The proposed constitutional amendment calls for a 16-member, bipartisan commission. Half of the members would be state legislators, with equal representation from the two major parties and the two chambers. The other eight seats would go to citizen members.

Some House Democrats said there was no guarantees the commission itself would have black representation.

In a written statement, House Speaker Eileen Filler-Corn, D-Fairfax, whose leadership team delayed a vote on the amendment until the session’s final week, said she felt it was “not ready to move on to the ballot.”

“I could not ignore the fact that the amendment, as written, fails to prevent politicization of map-drawing and does not sufficiently ensure inclusion of communities of color in the redistricting process,” said Filler-Corn, who supported the amendment last year but voted against it Friday. “We must be vigilant and adhere to an extraordinarily high standard when proceeding with permanently changing the Constitution.”

Supporters of the amendment have said legislative leaders and the judges who will select the commissioners can simply make diverse picks.

The General Assembly would still get an up-or-down vote on maps created by the commission. If the commission deadlocked or couldn’t produce a plan with enough support to pass, the conservative-leaning Supreme Court of Virginia would take over, appointing two experts — one picked by each party — to lead a court-run redistricting process.

Del. Marcus Simon, D-Fairfax, argued unsuccessfully Friday for an alternative redistricting amendment that was supported by a majority of Democrats in the House of Delegates. (Ned Oliver/Virginia Mercury)

The Supreme Court’s role, and the fact that the justices on it were appointed by the General Assembly when Republicans controlled one or both chambers, was one of the primary objections from skeptical Democrats. Because two legislators from the same party and same chamber could deadlock the commission, opponents argued the system would incentivize legislators to kick the process to the court if they didn’t like the commission’s maps.

Some Democrats argued the court couldn’t be trusted

“The justices of the Supreme Court are not gods,” said Del. Joe Lindsey, D-Norfolk. “They’re individuals. They also, like us, come from backgrounds. Come from philosophies.”

Saslaw said the courts will always play a role in the process.
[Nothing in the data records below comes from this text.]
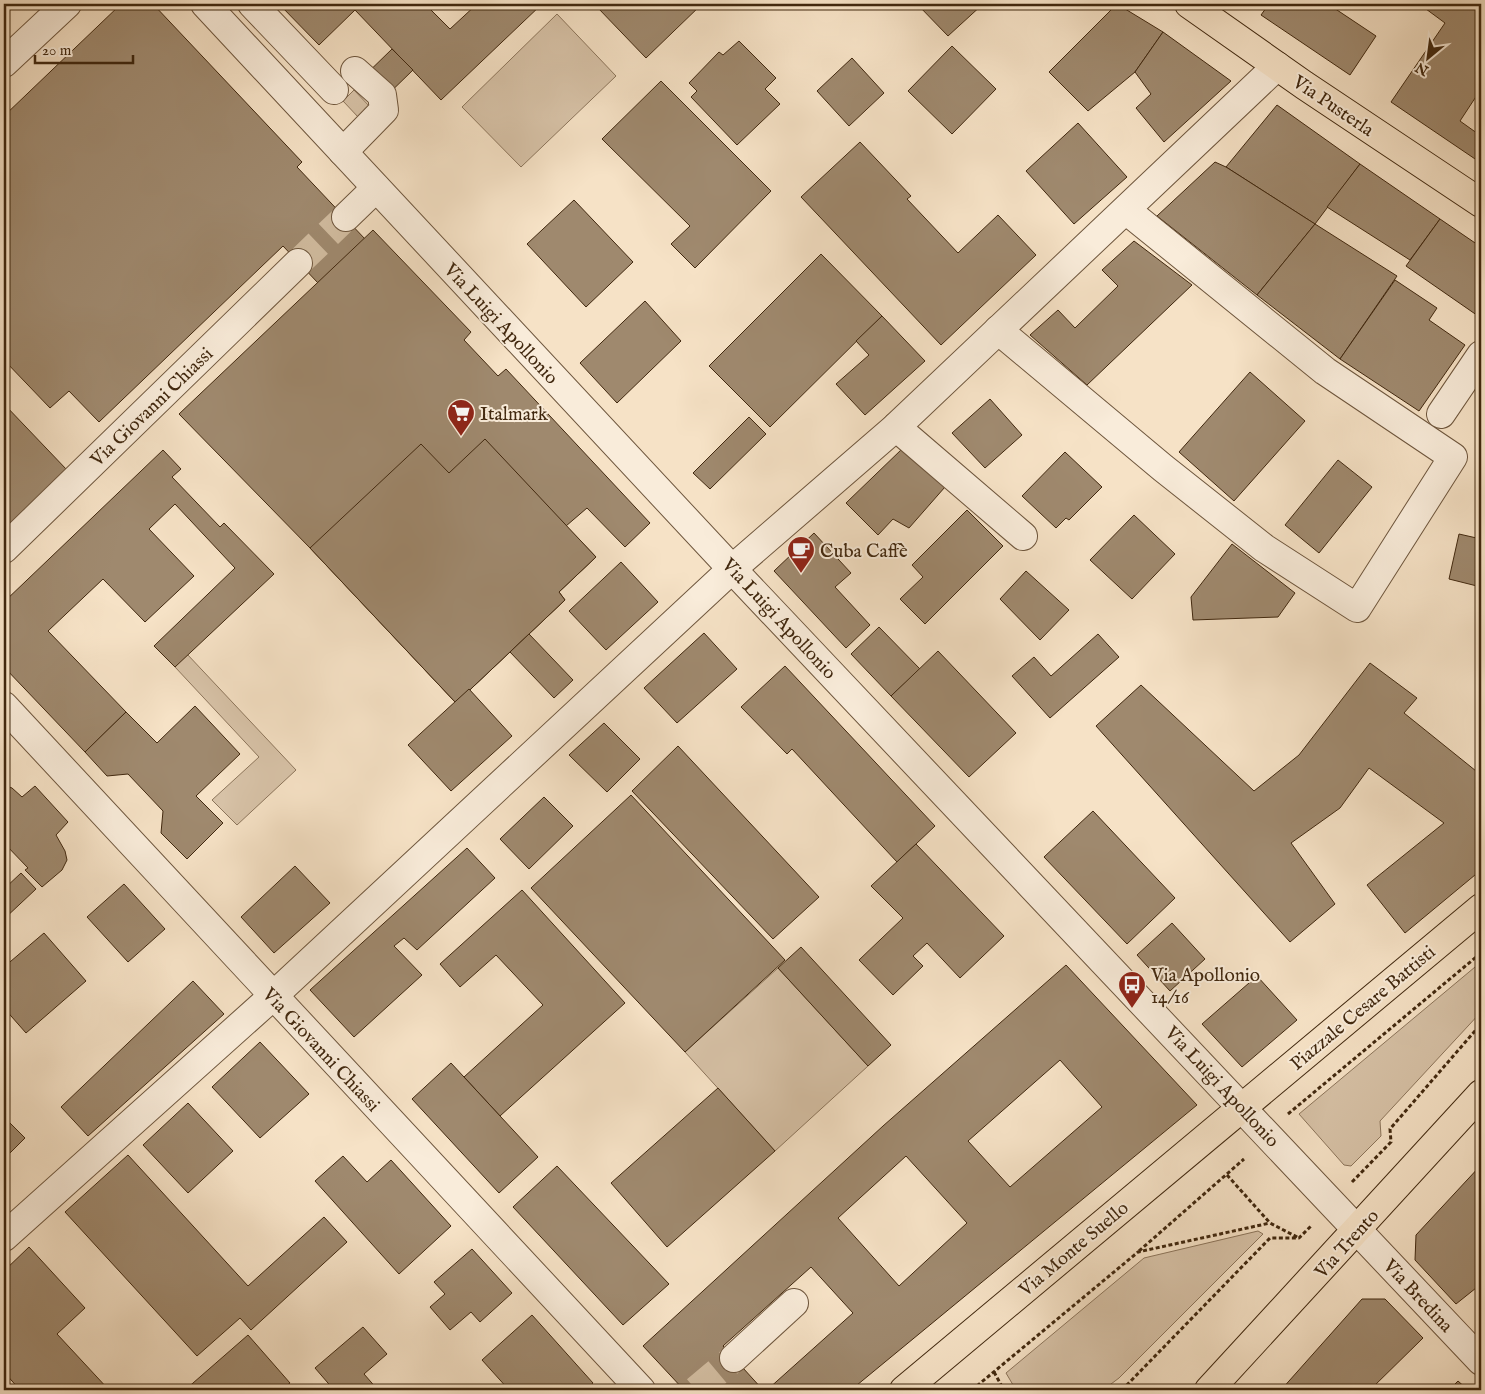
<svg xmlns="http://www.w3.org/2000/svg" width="1485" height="1394" font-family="'IM FELL English',serif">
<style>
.green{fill:#d7c2a7;stroke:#8c755b}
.building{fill:#9f896e;stroke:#41280f;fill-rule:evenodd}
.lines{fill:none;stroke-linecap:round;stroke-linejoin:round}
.minor-tunnel{stroke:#d2bda1;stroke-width:28;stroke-dasharray:28 14;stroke-linecap:butt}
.minor-casing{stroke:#6e563d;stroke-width:30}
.major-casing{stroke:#41280f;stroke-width:30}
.path{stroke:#41280f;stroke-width:3;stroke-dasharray:4 2.5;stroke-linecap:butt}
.minor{stroke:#f9ecda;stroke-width:28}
.major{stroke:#f6e2c6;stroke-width:28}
.labels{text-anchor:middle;stroke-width:4;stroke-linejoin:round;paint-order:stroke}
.street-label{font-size:19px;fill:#41280f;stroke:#f9ecda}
.poi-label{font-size:19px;fill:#41280f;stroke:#f9ecda;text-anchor:start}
</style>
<rect width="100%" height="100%" fill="#f6e2c6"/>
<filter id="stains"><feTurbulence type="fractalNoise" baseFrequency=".004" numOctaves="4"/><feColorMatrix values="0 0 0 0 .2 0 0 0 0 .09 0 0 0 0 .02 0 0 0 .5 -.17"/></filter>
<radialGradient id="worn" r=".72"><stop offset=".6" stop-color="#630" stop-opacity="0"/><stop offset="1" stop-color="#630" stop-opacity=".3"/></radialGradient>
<g class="green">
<path d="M557,14l59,62 -95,91 -59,-60z"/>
<path d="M354,90l17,18 -12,10 -16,-17z"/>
<path d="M187,654l109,116 -59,55 -25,-25 47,-43 -84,-90z"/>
<path d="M1481,962v50l-101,109 1,15 -30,30 -7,-1 -45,-51z"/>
<path d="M778,968l90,98 -93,85 -90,-99z"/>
<path d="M1258,1231l5,3 -144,144 -16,12h-87l-10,-17 138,-115z"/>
</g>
<g class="building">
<path d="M121,4h32l149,158 -5,5 68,72 -47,44 -35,-37 -184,176 -30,-31 -19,17 -46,-48v-244z"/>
<path d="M279,4h146l25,25 27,-25h65l-101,96 -86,-90 -36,35z"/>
<path d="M602,4h100l-56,54 -48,-50z"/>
<path d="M917,4h66l-35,32z"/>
<path d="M1117,4l46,28 -28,40 -47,39 -39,-39z"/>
<path d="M1269,4h59l48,32 -26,39 -89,-60z"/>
<path d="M1429,4h52v85l-21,32 21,15v27l-90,-61 54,-79 -19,-14z"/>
<path d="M1163,32l68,49 -67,61 -28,-34 15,-14 -16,-22z"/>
<path d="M739,41l37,37 -11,11 15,15 -43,41 -46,-48 6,-6 -8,-8 30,-31 4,3z"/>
<path d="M952,46l44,43 -44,45 -44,-43z"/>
<path d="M392,49l21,21 -36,35 -21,-21z"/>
<path d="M852,58l32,35 -35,33 -32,-35z"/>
<path d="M661,81l110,110 -76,77 -24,-24 19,-18 -88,-87z"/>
<path d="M1277,105l83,59 -45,60 -89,-57z"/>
<path d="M1078,123l49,54 -53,47 -48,-53z"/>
<path d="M860,142l51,54 -4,3 51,54 40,-38 38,40 -95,90 -140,-148z"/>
<path d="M1215,162l11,5 89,57 -58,71 -100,-79z"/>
<path d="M1360,164l80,55 -30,41 -83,-53z"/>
<path d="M574,200l59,62 -47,45 -59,-63z"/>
<path d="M1440,219l41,28v71l-75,-52z"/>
<path d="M1315,224l82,52 -57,83 -83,-64z"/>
<path d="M373,230l98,102 -7,8 34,36 8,-7 144,154 -25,24 -38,-39 -21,18 30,31 -37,35 6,8 -109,103 -146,-155 -131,-134z"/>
<path d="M1134,241l58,44 -105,100 -57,-50 28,-25 17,18 43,-42 -16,-16z"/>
<path d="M821,254l61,62 -112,111 -61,-61z"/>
<path d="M1395,280l42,28 -8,12 36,25 -46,66 -79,-52z"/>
<path d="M645,301l36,40 -64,62 -37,-40z"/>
<path d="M882,316l43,45 -60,54 -29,-31 33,-29 -13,-14z"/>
<path d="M1250,372l55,49 -71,80 -55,-49z"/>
<path d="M990,399l32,36 -37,33 -33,-35z"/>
<path d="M4,404l63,66 -63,60z"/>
<path d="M749,417l17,17 -56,55 -17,-16z"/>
<path d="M485,439l111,118 -37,35 6,8 -109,103 -146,-155 111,-104 28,29z"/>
<path d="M902,449l43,38 -36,41 -16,-9 -15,16 -32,-32z"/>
<path d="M163,450l18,19 -9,8 48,50 4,-4 50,51 -99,93 -21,-21 81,-78 -60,-64 -26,25 45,47 -49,46 -42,-43 -55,52 78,81 -41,40 -81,-85v-65z"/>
<path d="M1065,452l37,35 -33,33 -3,-2 -10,10 -34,-32z"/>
<path d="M1338,460l34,27 -53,66 -34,-28z"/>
<path d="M967,510l36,36 -78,78 -25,-25 23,-22 -11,-12z"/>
<path d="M1134,515l41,39 -43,45 -42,-39z"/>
<path d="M814,533l37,40 -16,14 35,38 -24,23 -72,-77z"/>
<path d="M1459,534l22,5v48l-32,-8z"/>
<path d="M1232,544l63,49 -17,24 -85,3 -2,-23z"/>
<path d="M621,562l37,40 -52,48 -37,-39z"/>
<path d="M1026,571l43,39 -29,30 -40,-41z"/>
<path d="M879,627l41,42 -29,27 -40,-42z"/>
<path d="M704,633l33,36 -60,54 -33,-35z"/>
<path d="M529,634l44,46 -19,18 -44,-46z"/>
<path d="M1098,634l21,23 -69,61 -38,-42 22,-19 17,19z"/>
<path d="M938,651l78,82 -47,44 -78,-81z"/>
<path d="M1370,663l47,35 -13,15 77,62v95l-76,63 -38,-48 77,-62 -75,-55 -29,40 -49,35 44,61 -45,38 -194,-216 45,-41 113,106 45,-36z"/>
<path d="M785,666l150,160 -38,36 -105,-113 -5,5 -46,-47z"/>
<path d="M469,689l43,47 -61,55 -43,-46z"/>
<path d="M195,706l45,48 -44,42 27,27 -36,36 -26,-26 2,-22 -35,-37 -21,2 -22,-24 41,-40 31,31z"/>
<path d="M604,723l36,36 -33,33 -38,-37z"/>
<path d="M678,746l141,151 -46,42 -141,-148z"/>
<path d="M4,785l8,3 10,9 13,-11 33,36 -12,13 9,16 2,9 -5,10 -20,17 -17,-17 3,-2 -24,-25z"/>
<path d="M631,795l154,165 -100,92 -154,-164z"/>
<path d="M544,797l29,29 -44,43 -29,-30z"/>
<path d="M1093,811l82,87 -48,46 -83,-87z"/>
<path d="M916,844l88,92 -44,42 -33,-35 -14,13 10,10 -30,29 -34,-35 44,-42 -32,-32z"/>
<path d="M467,848l28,30 -78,72 -13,-12 -10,8 28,29 -68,62 -44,-47z"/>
<path d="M295,866l35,37 -56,50 -33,-36z"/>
<path d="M21,873l15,16 -32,30v-30z"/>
<path d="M124,884l41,45 -37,33 -41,-45z"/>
<path d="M522,890l103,113 -125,113 -36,-39 79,-72 -47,-50 -36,32 -20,-23z"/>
<path d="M1172,923l33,36 -35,32 -33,-36z"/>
<path d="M44,933l42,48 -60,52 -22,-25v-41z"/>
<path d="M801,947l90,98 -23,21 -90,-98z"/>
<path d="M1066,965l131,140 -346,285h-84l86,-77 -42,-46 -88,79 40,44h-79l-41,-44 240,-220zM1060,1060l42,47 -92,80 -42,-46zM906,1156l61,67 -68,63 -61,-68z"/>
<path d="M1257,976l40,44 -55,47 -40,-43z"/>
<path d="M193,981l31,33 -136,122 -27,-29z"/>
<path d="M260,1042l49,52 -49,44 -48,-51z"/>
<path d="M451,1063l87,94 -39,36 -87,-94z"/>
<path d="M718,1088l57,63 -108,96 -56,-64z"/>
<path d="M188,1103l45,48 -45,42 -45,-48z"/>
<path d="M4,1117l21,21 -21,21z"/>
<path d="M128,1155l120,131 76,-69 23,25 -96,88 -11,-12 -43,38 -132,-144z"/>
<path d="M343,1156l24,26 24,-22 60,66 -52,48 -84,-93z"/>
<path d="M1481,1165v119l-25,20 -41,-44 1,-25z"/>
<path d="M557,1166l112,118 -46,41 -110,-118z"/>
<path d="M29,1247l56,61 -28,26 52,56h-89l-16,-18v-101z"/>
<path d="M472,1249l40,44 -32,29 -9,-10 -21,18 -20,-23 15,-13 -11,-12z"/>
<path d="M1362,1299h23l38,39 -53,52h-89z"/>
<path d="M532,1315l61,68 -8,7h-76l-27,-30z"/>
<path d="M363,1327l24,27 -23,20 14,16h-44l-19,-22z"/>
<path d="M248,1335l42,48 -9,7h-96z"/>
<path d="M1458,1381l10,9h-19z"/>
</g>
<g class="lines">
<g class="minor-tunnel">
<path d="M298,263l48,-46"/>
<path d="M696,1390l38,-32"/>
</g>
<defs>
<g id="minor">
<path d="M205,4l527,565 749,792"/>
<path d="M252,4l82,86"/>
<path d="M4,63l63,-59"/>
<path d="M343,152l41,-42 -2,-15 -27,-24"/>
<path d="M346,217l30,-29"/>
<path d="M998,330l165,138 101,80 93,60 96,-151 -128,-86 -199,-161"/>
<path d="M1441,414l40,-59"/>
<path d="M896,427l127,109"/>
<path d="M4,549l294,-286"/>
<path d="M4,706l637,684"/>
<path d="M4,1237l269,-241 459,-427 164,-142 381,-361"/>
<path d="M734,1358l60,-55"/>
</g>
<g id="major">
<path d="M1189,4l115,81 177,118"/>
<path d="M904,1390l577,-482"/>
<path d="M1209,1390l272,-296"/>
</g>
</defs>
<use href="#minor" class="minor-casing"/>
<use href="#major" class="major-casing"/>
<g class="path">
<path d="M1288,1114l193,-161"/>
<path d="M1227,1175l43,48 29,15"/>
<path d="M1352,1182l39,-40 -1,-13 91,-105"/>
<path d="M1139,1251l105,-92"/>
<path d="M994,1372l10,18"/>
<path d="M972,1390l166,-138 132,-29"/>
<path d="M1122,1390l148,-152h29l13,-13"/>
</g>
<use href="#minor" class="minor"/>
<use href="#major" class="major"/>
</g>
<defs>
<symbol id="supermarket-pin" viewBox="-11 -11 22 30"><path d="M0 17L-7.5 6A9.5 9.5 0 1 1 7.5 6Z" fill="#8f2418" stroke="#f9ecda"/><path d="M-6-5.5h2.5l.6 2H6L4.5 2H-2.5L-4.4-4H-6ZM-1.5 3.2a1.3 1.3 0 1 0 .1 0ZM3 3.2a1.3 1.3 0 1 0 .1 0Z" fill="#fff"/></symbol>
<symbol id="cafe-pin" viewBox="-11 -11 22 30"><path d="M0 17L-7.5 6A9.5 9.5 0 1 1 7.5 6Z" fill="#8f2418" stroke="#f9ecda"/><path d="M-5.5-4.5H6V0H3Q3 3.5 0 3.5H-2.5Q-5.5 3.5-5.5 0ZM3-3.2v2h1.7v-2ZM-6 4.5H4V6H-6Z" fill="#fff"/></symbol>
<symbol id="bus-pin" viewBox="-11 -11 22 30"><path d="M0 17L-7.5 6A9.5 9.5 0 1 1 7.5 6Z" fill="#8f2418" stroke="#f9ecda"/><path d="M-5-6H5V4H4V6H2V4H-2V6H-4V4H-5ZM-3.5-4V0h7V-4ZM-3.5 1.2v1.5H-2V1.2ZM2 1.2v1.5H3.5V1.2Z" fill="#fff"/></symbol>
</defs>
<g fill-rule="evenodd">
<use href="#supermarket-pin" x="445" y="397" width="32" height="43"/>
<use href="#cafe-pin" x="785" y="534" width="32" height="43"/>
<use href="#bus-pin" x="1116" y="969" width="32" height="43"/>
</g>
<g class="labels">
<g class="street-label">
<text transform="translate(1334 105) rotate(34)" y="7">Via Pusterla</text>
<text transform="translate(502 323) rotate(47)" y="7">Via Luigi Apollonio</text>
<text transform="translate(151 406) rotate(-44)" y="7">Via Giovanni Chiassi</text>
<text transform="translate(780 618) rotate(47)" y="7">Via Luigi Apollonio</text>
<text transform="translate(1362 1007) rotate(-40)" y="7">Piazzale Cesare Battisti</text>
<text transform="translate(322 1049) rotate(47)" y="7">Via Giovanni Chiassi</text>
<text transform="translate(1223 1086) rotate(47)" y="7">Via Luigi Apollonio</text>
<text transform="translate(1346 1243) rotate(-48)" y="7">Via Trento</text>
<text transform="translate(1073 1248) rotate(-40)" y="7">Via Monte Suello</text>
<text transform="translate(1419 1295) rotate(47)" y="7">Via Bredina</text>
</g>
<g class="poi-label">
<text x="480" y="420">Italmark</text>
<text x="820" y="557">Cuba Caffè</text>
<text x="1151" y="981">Via Apollonio<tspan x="1151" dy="22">14/16</tspan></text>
</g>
</g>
<rect width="1485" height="1394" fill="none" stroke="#f6e2c6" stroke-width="20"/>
<rect x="5" y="5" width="1475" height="1384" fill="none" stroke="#41280f" stroke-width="2.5"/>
<rect x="10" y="10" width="1465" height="1374" fill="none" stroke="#41280f"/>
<g transform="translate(1428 58) rotate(209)" stroke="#f9ecda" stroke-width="4" paint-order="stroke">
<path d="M0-4L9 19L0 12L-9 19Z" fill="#41280f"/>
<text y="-8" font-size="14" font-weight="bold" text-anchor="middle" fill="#41280f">N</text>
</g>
<path d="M35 55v8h98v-8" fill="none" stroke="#41280f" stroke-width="2.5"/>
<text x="42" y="55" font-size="15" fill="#41280f" stroke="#f9ecda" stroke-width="4" paint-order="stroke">20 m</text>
<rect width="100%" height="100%" filter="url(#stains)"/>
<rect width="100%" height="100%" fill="url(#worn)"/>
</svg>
“If we did the redistricting here, say there was no constitutional amendment and the Republicans didn’t like it, they’re going to appeal it anyway,” Saslaw said. “To that same Supreme Court.”

Though critics in the House said the amendment didn’t do enough to protect racial minorities and eliminate partisan gerrymandering, Democratic senators who supported the plan said those concerns were addressed by accompanying legislation that sets redistricting criteria and lays out a more in-depth process for how the commission would work. That legislation also included language that would have prisoners counted as residents of their last known address, not the locality where they’re incarcerated.

“I think the enabling legislation and the criteria we adopted with the constitutional amendment ensures that the lines that will be drawn in 2021 will be done in away that ends political, racial and prison gerrymandering,” said Sen. Jennifer McClellan, D-Richmond, after the House vote. “Voters made clear that’s what they want for 2021. If we need to make changes to the amendment for 2031, we have time to do that.”

Though most of Friday’s floor debate in the House was dominated by Democrats who opposed the amendment, Del. Schuyler VanValkenburg, D-Henrico, stood to explain why he had sponsored the plan in the House. He said even he had had second thoughts after seeing his friends adamantly opposed to it and getting strong support from Republicans whom he said spent the 2019 election year “lying and calling me a socialist.”

But, VanValkenburg said, as someone who ran for the legislature as an “idealistic civics teacher” with a belief in healthy democracy, he concluded that passing the amendment was the right thing to do.

“I believed in this from the beginning,” he said.

Mercury reporter Ned Oliver contributed to this story.